Islamic Finance Malaysia

Saturday 4 May 2013

Petronas Gas planning Malaysia’s biggest sukuk offering this year

KUALA LUMPUR: Petronas Gas Bhd is planning Malaysia's biggest sukuk offering this year, at a time when top-rated corporate bond yields are at a nine-month high.

The unit Petroliam Nasional Bhd (Petronas) invited pitches from banks to arrange as much as RM5bil of Islamic debt, three people with knowledge of the matter said on March 28, asking not to be named as the details are private.
The yield on Malaysia's three-year AAA-rated notes climbed three basis points in 2013 to 3.56%, the highest since June 29, a central bank index shows.
Petronas Gas plans to use the funds from the sukuk for two regasification plants, part of a US$444bil (RM1.37 trillion) spending programme started by Prime Minister Datur Seri Najib Razak that aims to propel Malaysia to developed-nation status by 2020.

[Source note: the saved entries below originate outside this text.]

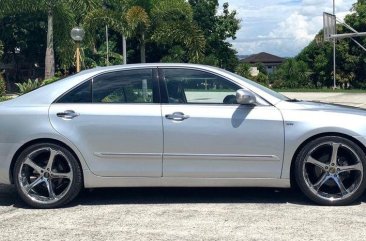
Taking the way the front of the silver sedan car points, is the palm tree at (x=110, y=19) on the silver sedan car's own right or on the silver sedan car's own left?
on the silver sedan car's own left

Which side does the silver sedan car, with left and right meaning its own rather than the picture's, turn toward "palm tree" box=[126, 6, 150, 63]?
left

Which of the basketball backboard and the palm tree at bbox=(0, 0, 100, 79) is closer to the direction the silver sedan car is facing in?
the basketball backboard

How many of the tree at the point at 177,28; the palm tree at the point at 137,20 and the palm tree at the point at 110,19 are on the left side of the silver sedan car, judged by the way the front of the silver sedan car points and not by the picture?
3

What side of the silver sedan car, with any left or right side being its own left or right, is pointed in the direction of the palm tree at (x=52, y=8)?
left

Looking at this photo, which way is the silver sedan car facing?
to the viewer's right

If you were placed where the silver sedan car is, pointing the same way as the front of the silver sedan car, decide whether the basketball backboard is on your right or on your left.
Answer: on your left

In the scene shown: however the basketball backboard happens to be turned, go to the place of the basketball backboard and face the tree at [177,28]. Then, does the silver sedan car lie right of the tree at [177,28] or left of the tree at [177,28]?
left
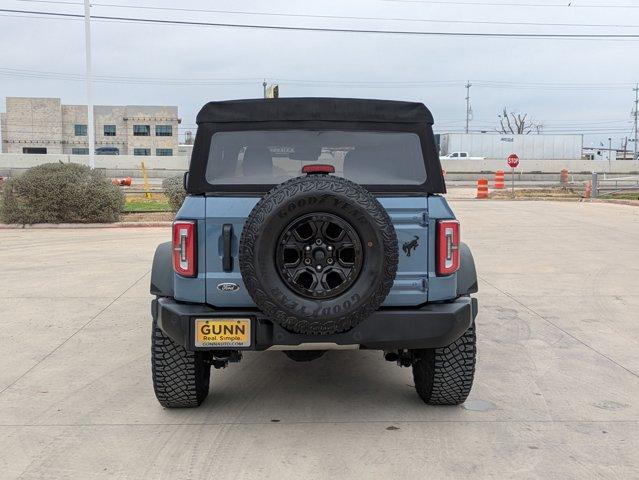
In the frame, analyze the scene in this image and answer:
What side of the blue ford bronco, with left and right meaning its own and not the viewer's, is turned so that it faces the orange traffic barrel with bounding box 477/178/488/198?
front

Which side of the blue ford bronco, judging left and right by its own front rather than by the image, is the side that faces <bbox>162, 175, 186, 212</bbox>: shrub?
front

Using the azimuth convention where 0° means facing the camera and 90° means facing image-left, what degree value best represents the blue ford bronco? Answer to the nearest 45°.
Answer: approximately 180°

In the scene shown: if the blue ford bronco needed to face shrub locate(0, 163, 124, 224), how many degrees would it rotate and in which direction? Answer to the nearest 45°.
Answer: approximately 45° to its left

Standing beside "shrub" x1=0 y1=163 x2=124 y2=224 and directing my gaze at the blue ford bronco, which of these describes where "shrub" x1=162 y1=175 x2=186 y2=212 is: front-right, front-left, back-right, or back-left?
back-left
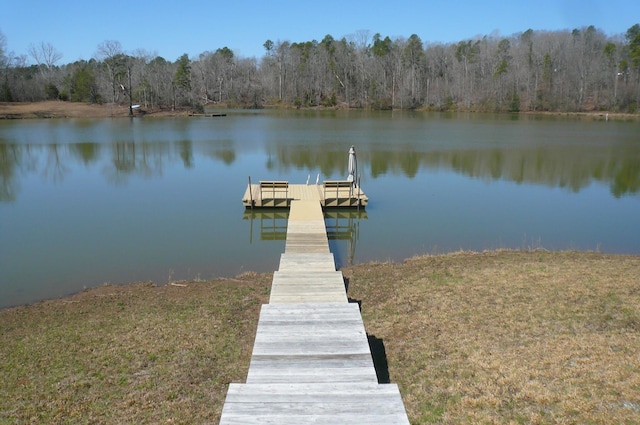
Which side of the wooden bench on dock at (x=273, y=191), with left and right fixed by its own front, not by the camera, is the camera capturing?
back

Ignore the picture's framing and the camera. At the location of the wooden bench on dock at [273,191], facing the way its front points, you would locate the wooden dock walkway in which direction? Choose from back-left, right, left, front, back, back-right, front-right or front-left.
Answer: back
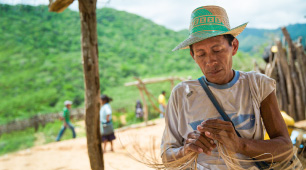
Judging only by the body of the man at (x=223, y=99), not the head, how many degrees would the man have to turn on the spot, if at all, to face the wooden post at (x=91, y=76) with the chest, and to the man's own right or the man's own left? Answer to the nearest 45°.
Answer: approximately 135° to the man's own right

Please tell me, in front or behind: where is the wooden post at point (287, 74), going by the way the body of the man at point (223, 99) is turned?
behind

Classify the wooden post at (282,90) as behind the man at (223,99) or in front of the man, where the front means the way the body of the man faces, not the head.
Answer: behind

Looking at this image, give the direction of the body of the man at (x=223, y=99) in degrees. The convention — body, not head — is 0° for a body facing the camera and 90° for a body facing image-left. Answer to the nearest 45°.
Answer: approximately 0°
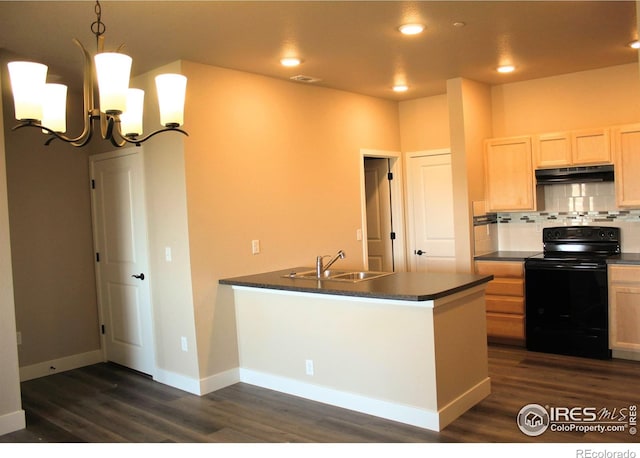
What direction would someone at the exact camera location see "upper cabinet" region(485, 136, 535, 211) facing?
facing the viewer

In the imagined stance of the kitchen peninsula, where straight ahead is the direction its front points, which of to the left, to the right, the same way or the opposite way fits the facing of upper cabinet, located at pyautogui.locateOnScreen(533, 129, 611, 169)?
the opposite way

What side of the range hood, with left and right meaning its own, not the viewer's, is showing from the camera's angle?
front

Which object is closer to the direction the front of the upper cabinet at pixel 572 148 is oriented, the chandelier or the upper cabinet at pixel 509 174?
the chandelier

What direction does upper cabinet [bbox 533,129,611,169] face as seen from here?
toward the camera

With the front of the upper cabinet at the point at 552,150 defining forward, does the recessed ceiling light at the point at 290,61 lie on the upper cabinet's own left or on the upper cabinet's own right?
on the upper cabinet's own right

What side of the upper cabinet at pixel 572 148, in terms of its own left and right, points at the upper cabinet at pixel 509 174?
right

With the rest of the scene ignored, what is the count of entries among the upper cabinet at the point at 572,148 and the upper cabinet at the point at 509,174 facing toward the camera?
2

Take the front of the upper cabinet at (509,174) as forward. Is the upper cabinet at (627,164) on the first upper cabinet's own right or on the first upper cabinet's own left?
on the first upper cabinet's own left

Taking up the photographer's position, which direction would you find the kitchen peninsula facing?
facing away from the viewer and to the right of the viewer

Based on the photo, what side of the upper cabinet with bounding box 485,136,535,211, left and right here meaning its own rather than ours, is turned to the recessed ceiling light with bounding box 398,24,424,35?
front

The company sold its first syariah-compliant notes in August via unit Kimanis Power Sdn Bhd. The 5.05% securities due 2023 last yielded 4.23%, data compiled by Bloomberg show.

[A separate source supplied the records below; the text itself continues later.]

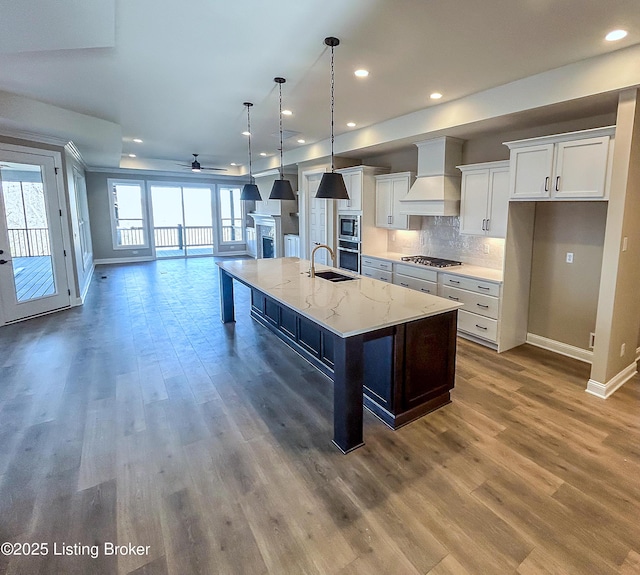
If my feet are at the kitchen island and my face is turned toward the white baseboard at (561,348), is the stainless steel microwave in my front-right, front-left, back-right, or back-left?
front-left

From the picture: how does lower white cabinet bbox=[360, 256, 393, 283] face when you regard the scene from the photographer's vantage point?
facing the viewer and to the left of the viewer

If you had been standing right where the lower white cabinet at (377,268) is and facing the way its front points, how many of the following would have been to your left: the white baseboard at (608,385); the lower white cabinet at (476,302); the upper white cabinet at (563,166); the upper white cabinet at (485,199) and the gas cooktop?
5

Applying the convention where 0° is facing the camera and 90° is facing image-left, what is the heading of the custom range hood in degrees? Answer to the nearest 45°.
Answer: approximately 45°

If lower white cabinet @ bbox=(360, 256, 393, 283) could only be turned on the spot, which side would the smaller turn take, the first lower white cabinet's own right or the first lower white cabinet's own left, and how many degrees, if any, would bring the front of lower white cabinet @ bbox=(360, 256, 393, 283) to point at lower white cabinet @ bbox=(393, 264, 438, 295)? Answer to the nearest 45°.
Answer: approximately 90° to the first lower white cabinet's own left

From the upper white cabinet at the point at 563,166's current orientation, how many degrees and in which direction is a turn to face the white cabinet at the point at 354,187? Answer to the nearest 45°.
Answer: approximately 90° to its right

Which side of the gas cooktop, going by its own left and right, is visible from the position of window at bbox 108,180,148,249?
right

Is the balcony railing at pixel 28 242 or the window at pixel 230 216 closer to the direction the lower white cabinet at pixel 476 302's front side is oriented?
the balcony railing

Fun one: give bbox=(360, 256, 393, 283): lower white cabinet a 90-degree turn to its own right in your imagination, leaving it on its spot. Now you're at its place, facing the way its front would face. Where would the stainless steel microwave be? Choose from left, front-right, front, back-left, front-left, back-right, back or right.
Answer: front

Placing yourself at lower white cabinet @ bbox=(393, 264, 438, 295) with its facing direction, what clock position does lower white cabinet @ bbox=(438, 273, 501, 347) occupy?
lower white cabinet @ bbox=(438, 273, 501, 347) is roughly at 9 o'clock from lower white cabinet @ bbox=(393, 264, 438, 295).

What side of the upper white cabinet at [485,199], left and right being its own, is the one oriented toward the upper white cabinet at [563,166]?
left

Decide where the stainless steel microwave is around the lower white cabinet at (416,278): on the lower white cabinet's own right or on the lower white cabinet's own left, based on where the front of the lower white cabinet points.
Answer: on the lower white cabinet's own right

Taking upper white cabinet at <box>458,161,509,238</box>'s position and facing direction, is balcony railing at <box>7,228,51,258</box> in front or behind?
in front

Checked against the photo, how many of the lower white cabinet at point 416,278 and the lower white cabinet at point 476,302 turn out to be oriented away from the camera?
0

“The company is planning the sukuk because it's confident that the present government will win the elections,” said Mohamed Azahari Kamil, chief executive officer at Asian Finance Bank Bhd. the Malaysian unit of Qatar Islamic Bank SAQ.
“With the Petronas name, the company won't have any problem selling the debt,” he said in an interview.

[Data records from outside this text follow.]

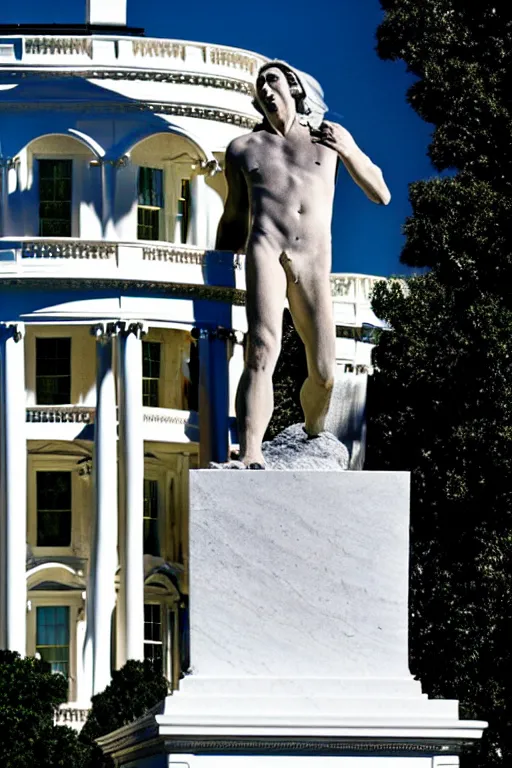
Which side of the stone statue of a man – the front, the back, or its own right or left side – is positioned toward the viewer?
front
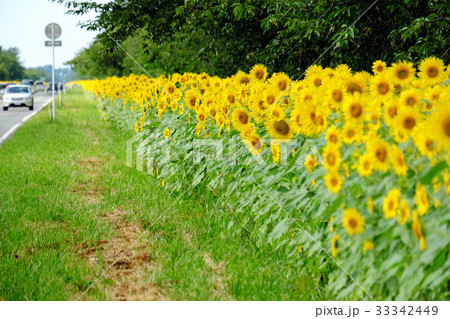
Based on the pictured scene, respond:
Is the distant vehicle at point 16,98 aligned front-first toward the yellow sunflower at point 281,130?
yes

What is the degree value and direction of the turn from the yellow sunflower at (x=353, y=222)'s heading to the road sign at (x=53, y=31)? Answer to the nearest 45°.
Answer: approximately 135° to its right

The two regasification plants will be built in Johor and Sabah, according to Petronas Gas' latest annual report.
The company said in an e-mailed statement yesterday that it was unable to comment on whether it would sell sukuk. A separate facility that the company started building in 2010 will begin commercial operations this quarter, a Nov 23 stock exchange filing shows.
Petronas Gas is 60.7% owned by Petronas and has RM860mil of sukuk outstanding, according to data compiled by Bloomberg.
It will report net income of RM1.54bil for the year ending Dec 31, 2013, compared with RM1.4bil last year, according to the mean estimate of 13 analysts surveyed by Bloomberg News.
“Petronas Gas is a strong corporate issuer and could be rated AAA if it has the support of its parent,” Elsie Tham, senior manager at Manulife Asset Management Sdn, who oversees more than US$1bil (RM3.1bil), said in an interview yesterday.
“It's a name I will be interested in, regardless of elections. My decision to buy, however, will depend on the yields being offered.”
The yield on Malaysia's 3.928% government sukuk due 2015 fell one basis point to 1.34% yesterday and has risen six basis points this year, according to data compiled by Bloomberg.
The premium investors demand to hold Dubai's 6.396% securities due November 2014 over Malaysia's debt was steady at 106 and has widened 26 basis points in 2013.
Islamic bonds sold to international investors returned 0.5% in 2013, according to the HSBC/Nasdaq Dubai US Dollar Sukuk index, while developing-market debt declined 2.3%, JPMorgan Chase & Co's EMBI Global Composite Index shows.
The average yield on global sukuk climbed six basis points, or 0.06 percentage point, to 2.92% in March, the biggest monthly advance since May 2012, according to the HSBC/Nasdaq index.
The difference between the average yield and the London interbank offered rate, or Libor, widened four basis points over the period to 177 basis points, the gauge shows.
The Bloomberg-AIBIM Bursa Malaysia Corporate Index, a benchmark that tracks 57 local currency issues, gained 0.7% this year to 103.019 on March 29, while a similar gauge for sovereign notes rose 0.6% to 110.318.
Syarikat Prasarana Negara Bhd. plans to sell RM6bil of sukuk in two portions this year to build a light rail system in Kuala Lumpur, Azhar Ghazali, its media affairs manager said in a Jan 4 e-mail.
Tenaga Nasional Bhd will raise funds via sukuk and equity to build a RM2.47bil power plant, the company said in a stock exchange filing in November. - Bloomberg
Petronas Gas should be able to attract interest in its sukuk because it's a rare issuer and the result of the national elections won't affect the company's risk profile, according to MCIS Zurich Insurance Bhd.
“I'm comfortable with the Petronas' name,” said Michael Chang, who oversees US$1bil as head of bonds at MCIS Zurich Insurance in Kuala Lumpur, in an interview yesterday.